Inevitably, though, losing Alli would take the gloss off Bale’s return for some. Couldn’t Mourinho have persisted with him?

He’s not the first to become disillusioned with Alli — he hasn’t featured for Gareth Southgate’s England since the final game of 2018-19 either — but this seems a rather drastic measure.

Then again, one question: would a Premier League defender rather play against Alli right now or Bale? If there is a chance that Bale could revisit the form that took him to Real Madrid in the first place, would he not be one of the most dangerous players in English football? That is Mourinho’s gamble, and it is one he has taken before.

He has a penchant for world-class players with a point to prove and his career is littered with their signings: Hernan Crespo, Samuel Eto’o, Michael Essien, Emmanuel Adebayor, Cesc Fabregas, Radamel Falcao, Didier Drogba, Nemanja Matic, Zlatan Ibrahimovic. All recruited either on the way down from a bigger club, or at a point when their ability to influence was being doubted.
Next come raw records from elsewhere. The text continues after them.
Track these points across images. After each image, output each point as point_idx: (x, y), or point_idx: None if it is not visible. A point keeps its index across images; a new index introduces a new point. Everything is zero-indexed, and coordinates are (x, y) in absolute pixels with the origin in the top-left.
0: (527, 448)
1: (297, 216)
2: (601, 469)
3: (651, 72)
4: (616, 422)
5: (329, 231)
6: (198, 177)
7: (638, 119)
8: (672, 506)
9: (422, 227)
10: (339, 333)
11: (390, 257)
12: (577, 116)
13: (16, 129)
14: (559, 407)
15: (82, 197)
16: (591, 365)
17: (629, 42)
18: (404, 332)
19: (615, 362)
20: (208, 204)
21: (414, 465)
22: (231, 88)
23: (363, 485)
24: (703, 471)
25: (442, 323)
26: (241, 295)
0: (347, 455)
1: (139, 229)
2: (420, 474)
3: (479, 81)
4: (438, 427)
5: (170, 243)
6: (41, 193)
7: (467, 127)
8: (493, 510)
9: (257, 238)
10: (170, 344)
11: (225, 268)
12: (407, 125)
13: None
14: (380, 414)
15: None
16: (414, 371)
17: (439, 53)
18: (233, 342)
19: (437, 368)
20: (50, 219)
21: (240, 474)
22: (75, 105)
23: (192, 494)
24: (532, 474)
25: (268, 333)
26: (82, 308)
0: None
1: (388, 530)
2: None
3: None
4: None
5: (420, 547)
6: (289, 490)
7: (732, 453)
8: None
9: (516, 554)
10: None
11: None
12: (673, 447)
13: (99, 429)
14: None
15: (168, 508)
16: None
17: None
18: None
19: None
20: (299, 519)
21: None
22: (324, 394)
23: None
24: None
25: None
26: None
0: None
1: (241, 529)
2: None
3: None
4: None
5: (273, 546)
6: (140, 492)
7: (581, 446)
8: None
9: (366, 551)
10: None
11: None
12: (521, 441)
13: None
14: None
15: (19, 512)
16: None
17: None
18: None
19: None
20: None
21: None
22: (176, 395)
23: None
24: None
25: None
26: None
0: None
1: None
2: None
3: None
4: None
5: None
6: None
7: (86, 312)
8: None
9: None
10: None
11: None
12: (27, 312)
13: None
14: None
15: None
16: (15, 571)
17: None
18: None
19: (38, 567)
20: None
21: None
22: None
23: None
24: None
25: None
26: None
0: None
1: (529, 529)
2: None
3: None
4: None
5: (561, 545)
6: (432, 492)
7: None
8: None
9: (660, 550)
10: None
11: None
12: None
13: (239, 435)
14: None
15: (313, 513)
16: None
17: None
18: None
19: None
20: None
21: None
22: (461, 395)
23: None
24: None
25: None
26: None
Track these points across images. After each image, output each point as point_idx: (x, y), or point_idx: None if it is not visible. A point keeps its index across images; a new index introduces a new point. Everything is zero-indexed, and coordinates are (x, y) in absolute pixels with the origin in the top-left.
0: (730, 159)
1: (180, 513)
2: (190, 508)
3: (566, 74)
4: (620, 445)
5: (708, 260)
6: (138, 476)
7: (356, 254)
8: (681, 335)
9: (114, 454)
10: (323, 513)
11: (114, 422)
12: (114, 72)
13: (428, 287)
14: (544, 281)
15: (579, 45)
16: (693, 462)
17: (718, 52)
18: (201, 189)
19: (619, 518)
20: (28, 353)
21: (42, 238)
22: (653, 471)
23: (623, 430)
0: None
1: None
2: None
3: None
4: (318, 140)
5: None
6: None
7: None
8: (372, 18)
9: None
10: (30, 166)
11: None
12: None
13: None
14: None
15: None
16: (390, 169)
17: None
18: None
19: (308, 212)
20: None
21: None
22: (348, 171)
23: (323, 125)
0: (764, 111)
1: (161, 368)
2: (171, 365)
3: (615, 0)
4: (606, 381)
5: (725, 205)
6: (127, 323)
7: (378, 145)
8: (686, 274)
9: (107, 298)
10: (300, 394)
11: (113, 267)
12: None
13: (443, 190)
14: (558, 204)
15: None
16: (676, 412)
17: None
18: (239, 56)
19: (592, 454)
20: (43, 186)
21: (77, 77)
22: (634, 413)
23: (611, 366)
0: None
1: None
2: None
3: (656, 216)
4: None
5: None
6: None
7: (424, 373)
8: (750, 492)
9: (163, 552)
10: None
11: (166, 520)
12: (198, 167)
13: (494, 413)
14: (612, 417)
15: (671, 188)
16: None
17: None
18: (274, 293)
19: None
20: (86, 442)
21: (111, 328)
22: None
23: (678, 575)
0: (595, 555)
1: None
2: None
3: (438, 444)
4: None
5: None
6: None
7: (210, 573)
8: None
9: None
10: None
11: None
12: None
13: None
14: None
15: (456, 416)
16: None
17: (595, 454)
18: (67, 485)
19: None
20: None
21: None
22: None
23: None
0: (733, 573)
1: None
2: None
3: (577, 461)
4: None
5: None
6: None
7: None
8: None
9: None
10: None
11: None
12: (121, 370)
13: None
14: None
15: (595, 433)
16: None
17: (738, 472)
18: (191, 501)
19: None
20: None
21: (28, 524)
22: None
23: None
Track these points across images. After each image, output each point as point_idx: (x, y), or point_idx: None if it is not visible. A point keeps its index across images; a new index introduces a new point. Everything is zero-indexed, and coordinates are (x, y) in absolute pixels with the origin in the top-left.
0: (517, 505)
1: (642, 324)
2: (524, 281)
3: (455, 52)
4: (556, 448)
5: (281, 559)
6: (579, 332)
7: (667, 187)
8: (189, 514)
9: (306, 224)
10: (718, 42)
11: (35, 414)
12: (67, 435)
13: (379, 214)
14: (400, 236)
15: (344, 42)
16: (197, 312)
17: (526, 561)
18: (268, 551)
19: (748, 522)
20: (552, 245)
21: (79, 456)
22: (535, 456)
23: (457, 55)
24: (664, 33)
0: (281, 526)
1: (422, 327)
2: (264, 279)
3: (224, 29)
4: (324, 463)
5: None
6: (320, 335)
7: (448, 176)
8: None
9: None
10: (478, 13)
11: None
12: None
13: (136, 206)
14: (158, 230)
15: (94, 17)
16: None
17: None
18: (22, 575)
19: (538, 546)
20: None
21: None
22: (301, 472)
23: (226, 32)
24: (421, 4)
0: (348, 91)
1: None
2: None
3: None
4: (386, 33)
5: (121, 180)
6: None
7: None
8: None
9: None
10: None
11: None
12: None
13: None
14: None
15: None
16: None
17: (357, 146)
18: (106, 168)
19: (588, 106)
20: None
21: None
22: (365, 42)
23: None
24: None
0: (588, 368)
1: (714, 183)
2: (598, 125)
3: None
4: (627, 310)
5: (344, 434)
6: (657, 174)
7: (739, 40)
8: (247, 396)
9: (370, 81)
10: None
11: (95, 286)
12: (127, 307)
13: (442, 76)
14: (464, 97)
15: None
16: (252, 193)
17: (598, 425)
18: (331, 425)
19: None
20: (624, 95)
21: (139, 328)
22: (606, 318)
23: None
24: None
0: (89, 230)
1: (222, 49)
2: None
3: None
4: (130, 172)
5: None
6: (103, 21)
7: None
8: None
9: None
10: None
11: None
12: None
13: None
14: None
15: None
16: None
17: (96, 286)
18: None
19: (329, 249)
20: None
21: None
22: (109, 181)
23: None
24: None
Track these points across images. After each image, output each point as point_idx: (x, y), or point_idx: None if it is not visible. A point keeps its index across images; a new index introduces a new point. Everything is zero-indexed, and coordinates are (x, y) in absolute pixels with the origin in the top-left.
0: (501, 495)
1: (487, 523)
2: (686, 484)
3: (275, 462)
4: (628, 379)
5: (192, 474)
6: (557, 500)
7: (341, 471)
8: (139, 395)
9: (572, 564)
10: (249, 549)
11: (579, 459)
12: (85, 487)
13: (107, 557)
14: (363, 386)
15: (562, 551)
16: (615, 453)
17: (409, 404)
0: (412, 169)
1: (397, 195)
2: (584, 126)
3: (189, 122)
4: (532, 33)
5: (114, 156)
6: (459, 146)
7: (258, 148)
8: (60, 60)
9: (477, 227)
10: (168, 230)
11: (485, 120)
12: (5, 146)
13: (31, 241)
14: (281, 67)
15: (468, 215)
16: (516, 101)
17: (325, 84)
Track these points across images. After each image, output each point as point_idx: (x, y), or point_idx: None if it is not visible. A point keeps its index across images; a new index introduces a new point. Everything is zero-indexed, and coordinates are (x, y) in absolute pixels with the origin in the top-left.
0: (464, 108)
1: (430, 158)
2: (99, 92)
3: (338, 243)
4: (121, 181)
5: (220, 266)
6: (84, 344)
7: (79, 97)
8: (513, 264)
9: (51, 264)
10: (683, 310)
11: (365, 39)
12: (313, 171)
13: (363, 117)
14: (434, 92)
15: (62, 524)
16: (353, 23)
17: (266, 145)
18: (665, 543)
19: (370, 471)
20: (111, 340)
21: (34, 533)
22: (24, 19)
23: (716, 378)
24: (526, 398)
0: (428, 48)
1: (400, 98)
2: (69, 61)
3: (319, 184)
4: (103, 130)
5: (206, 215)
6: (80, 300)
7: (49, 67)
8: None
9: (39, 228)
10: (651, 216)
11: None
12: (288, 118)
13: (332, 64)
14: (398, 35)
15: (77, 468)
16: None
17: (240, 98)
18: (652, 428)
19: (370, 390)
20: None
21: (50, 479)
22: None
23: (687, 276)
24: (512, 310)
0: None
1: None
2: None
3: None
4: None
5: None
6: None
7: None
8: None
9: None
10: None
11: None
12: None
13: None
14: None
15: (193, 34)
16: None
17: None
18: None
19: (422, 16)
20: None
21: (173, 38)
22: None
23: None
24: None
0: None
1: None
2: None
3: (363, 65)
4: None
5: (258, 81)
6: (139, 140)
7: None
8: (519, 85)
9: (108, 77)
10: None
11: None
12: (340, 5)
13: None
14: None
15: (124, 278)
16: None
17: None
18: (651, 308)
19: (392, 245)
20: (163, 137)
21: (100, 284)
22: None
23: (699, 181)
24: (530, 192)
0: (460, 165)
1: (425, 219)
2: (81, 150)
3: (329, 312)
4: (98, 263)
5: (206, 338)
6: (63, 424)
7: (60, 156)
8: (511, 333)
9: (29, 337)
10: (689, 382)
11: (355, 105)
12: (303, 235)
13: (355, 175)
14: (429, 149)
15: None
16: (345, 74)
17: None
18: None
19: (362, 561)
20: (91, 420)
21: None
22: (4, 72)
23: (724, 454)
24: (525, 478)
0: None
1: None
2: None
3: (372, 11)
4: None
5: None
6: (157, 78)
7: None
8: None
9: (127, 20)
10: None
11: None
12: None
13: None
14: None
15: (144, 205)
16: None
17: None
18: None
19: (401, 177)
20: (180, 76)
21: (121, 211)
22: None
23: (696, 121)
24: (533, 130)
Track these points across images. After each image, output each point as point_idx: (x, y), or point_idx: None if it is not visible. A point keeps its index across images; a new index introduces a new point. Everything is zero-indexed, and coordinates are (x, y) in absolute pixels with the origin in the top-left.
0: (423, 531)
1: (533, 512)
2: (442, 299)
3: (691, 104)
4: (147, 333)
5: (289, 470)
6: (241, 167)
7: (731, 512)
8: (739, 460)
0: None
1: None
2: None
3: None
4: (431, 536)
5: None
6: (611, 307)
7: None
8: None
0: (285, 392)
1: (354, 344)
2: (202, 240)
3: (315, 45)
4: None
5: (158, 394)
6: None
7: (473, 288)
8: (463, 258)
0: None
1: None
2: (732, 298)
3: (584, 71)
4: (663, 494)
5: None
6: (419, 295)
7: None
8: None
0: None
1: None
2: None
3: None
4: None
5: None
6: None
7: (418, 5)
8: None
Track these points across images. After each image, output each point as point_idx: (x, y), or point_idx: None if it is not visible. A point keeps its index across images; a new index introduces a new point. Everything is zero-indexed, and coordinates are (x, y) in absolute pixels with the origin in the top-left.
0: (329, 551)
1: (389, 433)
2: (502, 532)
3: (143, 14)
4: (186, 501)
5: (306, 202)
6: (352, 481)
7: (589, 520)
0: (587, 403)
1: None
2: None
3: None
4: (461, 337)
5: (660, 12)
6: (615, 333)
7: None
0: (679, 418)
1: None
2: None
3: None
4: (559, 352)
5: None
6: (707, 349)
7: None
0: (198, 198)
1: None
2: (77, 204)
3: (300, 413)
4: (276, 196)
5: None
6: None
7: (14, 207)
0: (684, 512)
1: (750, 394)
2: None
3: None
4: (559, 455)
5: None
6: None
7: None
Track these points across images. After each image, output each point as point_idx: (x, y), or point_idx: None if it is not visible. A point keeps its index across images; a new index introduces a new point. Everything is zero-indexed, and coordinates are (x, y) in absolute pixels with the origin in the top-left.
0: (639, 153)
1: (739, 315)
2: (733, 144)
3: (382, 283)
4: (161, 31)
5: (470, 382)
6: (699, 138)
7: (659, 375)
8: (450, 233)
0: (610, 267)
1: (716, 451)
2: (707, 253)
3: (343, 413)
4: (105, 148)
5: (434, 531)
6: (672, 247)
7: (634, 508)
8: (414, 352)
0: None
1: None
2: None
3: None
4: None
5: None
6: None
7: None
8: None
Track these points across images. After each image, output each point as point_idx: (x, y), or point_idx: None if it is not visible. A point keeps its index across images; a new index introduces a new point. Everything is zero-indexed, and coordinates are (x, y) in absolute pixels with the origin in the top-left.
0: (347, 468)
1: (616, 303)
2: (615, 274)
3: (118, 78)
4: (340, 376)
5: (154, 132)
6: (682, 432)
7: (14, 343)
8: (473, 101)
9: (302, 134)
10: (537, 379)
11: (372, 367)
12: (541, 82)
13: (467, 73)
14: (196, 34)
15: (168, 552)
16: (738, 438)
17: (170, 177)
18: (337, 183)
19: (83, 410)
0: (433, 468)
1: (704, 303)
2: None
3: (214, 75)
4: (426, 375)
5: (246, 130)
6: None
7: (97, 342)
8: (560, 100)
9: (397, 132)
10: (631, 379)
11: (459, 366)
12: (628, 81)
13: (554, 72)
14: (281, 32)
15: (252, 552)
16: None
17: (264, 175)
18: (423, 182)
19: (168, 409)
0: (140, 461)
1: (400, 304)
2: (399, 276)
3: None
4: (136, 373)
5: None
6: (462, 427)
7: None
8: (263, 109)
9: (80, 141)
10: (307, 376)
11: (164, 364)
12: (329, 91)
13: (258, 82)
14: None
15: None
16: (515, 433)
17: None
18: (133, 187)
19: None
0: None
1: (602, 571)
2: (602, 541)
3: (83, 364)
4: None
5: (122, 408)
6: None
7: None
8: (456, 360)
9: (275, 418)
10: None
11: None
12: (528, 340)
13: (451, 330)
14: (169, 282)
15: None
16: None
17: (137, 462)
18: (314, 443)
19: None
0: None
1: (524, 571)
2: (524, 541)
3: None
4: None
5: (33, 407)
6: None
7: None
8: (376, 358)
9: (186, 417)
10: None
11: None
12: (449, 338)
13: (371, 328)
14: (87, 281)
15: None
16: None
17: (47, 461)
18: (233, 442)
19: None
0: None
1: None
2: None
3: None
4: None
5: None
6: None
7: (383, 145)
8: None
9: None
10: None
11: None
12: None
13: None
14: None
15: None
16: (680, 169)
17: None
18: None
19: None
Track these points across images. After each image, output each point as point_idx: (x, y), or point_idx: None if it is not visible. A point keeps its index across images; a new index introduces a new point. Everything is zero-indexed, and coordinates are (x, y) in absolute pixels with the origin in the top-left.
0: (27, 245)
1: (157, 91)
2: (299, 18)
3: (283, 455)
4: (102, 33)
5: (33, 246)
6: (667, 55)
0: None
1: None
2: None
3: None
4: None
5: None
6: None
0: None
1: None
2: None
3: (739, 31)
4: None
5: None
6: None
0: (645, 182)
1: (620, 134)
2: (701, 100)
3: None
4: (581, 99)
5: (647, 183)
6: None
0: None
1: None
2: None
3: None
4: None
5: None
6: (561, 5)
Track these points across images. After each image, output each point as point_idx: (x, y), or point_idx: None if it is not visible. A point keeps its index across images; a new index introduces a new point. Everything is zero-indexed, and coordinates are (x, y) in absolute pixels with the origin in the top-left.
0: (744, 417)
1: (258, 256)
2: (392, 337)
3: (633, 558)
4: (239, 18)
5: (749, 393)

Bale fits both bills. It is no secret that his preference was for a career at Real Madrid; and, right now, there is speculation whether his talent or hunger remains. This is his chance to prove his employers, and his doubters, wrong.

Bale has fun with his reputation as a keener golfer than footballer, but Tottenham’s interest is deadly serious. Even with Madrid footing half the wage bill, he is still a luxury acquisition and reputations are at stake.

Levy will not come out as football’s shrewdest negotiator if he delivers Tottenham’s biggest wage packet to a player who is not straining every sinew to be worthy of it. Equally, Mourinho will appear ever more past his prime if he is associated with the recruitment of a player who is a shadow of his old self. And yet, for all the doubts, all the caveats, all the understandable reservations over the fate of Alli, Bale’s return should be a cause for optimism.

There was a chance, a hope, that English football might have welcomed Lionel Messi this summer. It was not to be. And while Bale is not Messi’s match he is still, potentially, among the most exciting players in Europe.

Ibrahimovic still bangs on about an overhead kick he scored against England in 2012. Bale scored one that was better, more recent, and in a Champions League final, not an international friendly. That was two years ago.

If Bale still has moments like that in his arsenal, if he has the directness to take men on whether from wide or through the middle, and if he has the fitness to demonstrate those attributes early on his return, then his reputation will do the rest.

Bale scares opponents, as world class talents do. With Harry Kane and Son Heung-min in a forward three, Tottenham can be genuinely intimidating.